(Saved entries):
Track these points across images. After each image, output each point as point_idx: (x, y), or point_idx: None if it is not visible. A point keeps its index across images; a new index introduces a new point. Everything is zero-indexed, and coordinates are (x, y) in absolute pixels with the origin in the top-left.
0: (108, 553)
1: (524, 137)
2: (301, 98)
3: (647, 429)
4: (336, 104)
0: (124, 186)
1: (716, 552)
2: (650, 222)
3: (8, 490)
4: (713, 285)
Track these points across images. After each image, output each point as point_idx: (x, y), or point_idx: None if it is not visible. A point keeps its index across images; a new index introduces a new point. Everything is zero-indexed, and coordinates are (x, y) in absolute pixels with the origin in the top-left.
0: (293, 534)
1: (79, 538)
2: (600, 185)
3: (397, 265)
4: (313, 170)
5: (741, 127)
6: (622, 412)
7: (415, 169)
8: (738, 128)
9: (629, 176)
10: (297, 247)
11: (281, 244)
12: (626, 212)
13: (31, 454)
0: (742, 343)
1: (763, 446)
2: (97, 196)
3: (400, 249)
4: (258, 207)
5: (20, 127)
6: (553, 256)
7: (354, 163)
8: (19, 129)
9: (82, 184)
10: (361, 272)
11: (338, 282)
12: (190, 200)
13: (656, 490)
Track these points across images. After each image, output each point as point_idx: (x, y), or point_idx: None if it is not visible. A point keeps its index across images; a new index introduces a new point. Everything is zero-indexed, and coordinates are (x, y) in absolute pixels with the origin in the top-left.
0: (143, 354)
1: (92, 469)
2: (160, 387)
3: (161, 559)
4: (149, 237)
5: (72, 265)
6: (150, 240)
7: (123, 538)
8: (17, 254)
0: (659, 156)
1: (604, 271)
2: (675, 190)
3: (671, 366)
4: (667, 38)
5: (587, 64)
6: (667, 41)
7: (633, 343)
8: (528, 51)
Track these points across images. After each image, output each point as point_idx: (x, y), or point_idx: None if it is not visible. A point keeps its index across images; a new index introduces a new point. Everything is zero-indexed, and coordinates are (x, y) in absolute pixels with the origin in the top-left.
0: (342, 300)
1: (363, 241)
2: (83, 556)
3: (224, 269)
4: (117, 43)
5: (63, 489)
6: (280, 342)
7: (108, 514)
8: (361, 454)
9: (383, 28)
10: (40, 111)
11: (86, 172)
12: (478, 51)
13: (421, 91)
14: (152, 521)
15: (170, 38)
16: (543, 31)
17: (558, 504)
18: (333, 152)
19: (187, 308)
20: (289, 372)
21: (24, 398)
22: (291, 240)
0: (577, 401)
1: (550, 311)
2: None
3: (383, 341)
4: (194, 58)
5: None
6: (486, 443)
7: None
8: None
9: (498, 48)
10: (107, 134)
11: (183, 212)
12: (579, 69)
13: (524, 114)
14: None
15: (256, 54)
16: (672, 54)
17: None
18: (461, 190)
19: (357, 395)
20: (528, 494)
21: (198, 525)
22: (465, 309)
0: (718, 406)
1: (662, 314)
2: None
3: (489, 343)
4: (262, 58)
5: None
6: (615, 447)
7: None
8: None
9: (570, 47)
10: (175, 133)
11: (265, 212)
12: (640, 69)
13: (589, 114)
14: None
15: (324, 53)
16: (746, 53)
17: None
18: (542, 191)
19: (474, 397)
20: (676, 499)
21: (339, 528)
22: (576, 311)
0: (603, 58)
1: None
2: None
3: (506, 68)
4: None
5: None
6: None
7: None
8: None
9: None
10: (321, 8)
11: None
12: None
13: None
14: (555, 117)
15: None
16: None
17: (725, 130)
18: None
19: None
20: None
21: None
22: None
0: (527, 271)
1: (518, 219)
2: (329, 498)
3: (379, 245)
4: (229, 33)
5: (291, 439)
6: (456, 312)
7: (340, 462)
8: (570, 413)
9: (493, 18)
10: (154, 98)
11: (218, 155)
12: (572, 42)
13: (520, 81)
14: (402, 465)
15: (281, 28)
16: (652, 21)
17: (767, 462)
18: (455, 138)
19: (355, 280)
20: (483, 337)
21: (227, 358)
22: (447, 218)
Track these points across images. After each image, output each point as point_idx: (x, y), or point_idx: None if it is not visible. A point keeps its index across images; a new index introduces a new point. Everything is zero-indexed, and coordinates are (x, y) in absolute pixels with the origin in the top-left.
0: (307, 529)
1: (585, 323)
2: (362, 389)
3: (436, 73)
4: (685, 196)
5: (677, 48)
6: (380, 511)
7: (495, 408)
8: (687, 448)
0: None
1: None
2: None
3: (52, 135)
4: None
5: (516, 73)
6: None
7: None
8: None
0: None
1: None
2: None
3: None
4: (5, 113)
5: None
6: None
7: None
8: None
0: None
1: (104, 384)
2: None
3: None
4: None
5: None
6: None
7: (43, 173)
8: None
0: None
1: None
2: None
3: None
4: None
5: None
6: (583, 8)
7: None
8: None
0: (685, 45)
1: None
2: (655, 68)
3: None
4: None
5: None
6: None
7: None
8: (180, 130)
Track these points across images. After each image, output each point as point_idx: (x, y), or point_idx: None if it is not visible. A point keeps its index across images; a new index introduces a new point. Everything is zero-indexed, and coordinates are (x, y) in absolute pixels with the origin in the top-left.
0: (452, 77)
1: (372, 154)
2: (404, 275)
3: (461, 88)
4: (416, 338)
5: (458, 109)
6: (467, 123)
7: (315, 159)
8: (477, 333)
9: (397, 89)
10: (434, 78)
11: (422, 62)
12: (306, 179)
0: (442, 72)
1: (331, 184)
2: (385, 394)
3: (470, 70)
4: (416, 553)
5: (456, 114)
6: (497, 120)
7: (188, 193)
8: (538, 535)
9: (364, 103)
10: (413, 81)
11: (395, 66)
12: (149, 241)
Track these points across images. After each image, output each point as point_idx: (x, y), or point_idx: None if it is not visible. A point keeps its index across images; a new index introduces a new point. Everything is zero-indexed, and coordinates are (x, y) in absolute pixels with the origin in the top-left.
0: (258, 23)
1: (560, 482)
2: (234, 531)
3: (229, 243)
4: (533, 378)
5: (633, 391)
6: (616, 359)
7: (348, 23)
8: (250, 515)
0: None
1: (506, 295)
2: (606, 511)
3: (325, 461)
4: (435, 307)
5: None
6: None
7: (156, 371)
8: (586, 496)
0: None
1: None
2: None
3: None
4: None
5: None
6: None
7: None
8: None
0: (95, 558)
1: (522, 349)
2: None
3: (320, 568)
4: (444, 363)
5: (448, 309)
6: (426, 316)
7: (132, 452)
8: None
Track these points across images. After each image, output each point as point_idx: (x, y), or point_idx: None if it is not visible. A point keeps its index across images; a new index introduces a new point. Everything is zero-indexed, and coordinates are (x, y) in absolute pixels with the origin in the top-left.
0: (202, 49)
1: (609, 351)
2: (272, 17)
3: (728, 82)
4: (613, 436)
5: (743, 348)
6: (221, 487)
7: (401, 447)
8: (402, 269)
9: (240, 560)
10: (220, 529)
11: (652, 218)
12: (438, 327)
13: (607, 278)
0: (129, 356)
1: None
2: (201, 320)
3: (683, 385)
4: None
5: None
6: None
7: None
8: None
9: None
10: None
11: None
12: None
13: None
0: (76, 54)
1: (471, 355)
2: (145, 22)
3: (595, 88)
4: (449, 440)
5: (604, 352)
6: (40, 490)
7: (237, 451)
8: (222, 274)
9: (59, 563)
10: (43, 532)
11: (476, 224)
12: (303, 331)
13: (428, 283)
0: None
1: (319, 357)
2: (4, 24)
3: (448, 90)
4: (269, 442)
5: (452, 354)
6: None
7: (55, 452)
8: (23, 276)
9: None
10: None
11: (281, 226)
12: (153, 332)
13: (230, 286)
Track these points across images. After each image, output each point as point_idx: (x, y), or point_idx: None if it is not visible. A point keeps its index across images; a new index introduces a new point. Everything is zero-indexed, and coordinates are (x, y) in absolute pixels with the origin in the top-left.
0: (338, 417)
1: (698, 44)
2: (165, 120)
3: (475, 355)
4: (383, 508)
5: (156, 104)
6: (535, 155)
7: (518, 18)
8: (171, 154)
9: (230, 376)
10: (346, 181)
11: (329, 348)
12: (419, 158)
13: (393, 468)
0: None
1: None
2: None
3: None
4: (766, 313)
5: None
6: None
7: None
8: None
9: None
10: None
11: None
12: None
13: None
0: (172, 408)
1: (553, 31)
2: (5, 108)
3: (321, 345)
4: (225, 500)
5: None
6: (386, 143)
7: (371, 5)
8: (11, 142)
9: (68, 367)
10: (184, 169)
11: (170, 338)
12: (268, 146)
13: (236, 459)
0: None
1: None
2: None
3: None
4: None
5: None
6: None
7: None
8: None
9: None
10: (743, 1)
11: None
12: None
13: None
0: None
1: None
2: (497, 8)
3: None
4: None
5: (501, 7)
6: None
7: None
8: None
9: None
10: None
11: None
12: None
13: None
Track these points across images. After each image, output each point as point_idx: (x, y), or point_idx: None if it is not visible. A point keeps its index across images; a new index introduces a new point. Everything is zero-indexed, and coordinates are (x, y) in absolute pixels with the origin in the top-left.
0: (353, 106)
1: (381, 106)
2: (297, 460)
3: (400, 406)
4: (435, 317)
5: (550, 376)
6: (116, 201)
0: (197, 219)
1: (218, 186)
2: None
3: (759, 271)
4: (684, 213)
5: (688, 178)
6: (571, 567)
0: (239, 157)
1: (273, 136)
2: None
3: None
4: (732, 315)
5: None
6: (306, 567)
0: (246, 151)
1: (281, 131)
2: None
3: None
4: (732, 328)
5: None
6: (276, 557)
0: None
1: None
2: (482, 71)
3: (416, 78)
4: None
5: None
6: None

(Directive):
Can you output the material above from its first line through the line containing "8: (528, 51)", including both of those lines, reproduced character for character?

(Full solution):
Track these points across images. After each image, output each point as point_idx: (x, y), or point_idx: None if it is not visible. A point keeps its index across images; a new index introduces a new point. Everything is zero-indexed, and coordinates are (x, y) in absolute pixels with the origin in the top-left.
0: (108, 553)
1: (524, 137)
2: (301, 98)
3: (647, 429)
4: (336, 104)
0: (124, 186)
1: (716, 552)
2: (650, 222)
3: (8, 490)
4: (713, 285)
Track these points across images. After each image, output each point as point_idx: (x, y), or point_idx: None if it is not visible. A point keeps its index across images; a new index introduces a new point. Everything is zero-indexed, and coordinates are (x, y) in absolute pixels with the origin in the top-left.
0: (293, 534)
1: (79, 538)
2: (600, 185)
3: (397, 265)
4: (313, 170)
5: (741, 127)
6: (622, 412)
7: (415, 169)
8: (738, 128)
9: (629, 176)
10: (297, 247)
11: (281, 244)
12: (626, 212)
13: (31, 454)
0: (742, 343)
1: (763, 446)
2: (97, 196)
3: (400, 249)
4: (258, 207)
5: (20, 127)
6: (553, 256)
7: (354, 163)
8: (19, 129)
9: (82, 184)
10: (361, 272)
11: (338, 282)
12: (190, 200)
13: (656, 490)
Track these points across images. After each image, output each point as point_idx: (x, y), or point_idx: None if it is not visible. A point keeps its index across images; a new index introduces a new point. Everything is zero-indexed, and coordinates are (x, y) in absolute pixels with the origin in the top-left.
0: (143, 354)
1: (92, 469)
2: (160, 387)
3: (161, 559)
4: (149, 237)
5: (72, 265)
6: (150, 240)
7: (123, 538)
8: (17, 254)
0: (659, 156)
1: (604, 271)
2: (675, 190)
3: (671, 366)
4: (667, 38)
5: (587, 64)
6: (667, 41)
7: (633, 343)
8: (528, 51)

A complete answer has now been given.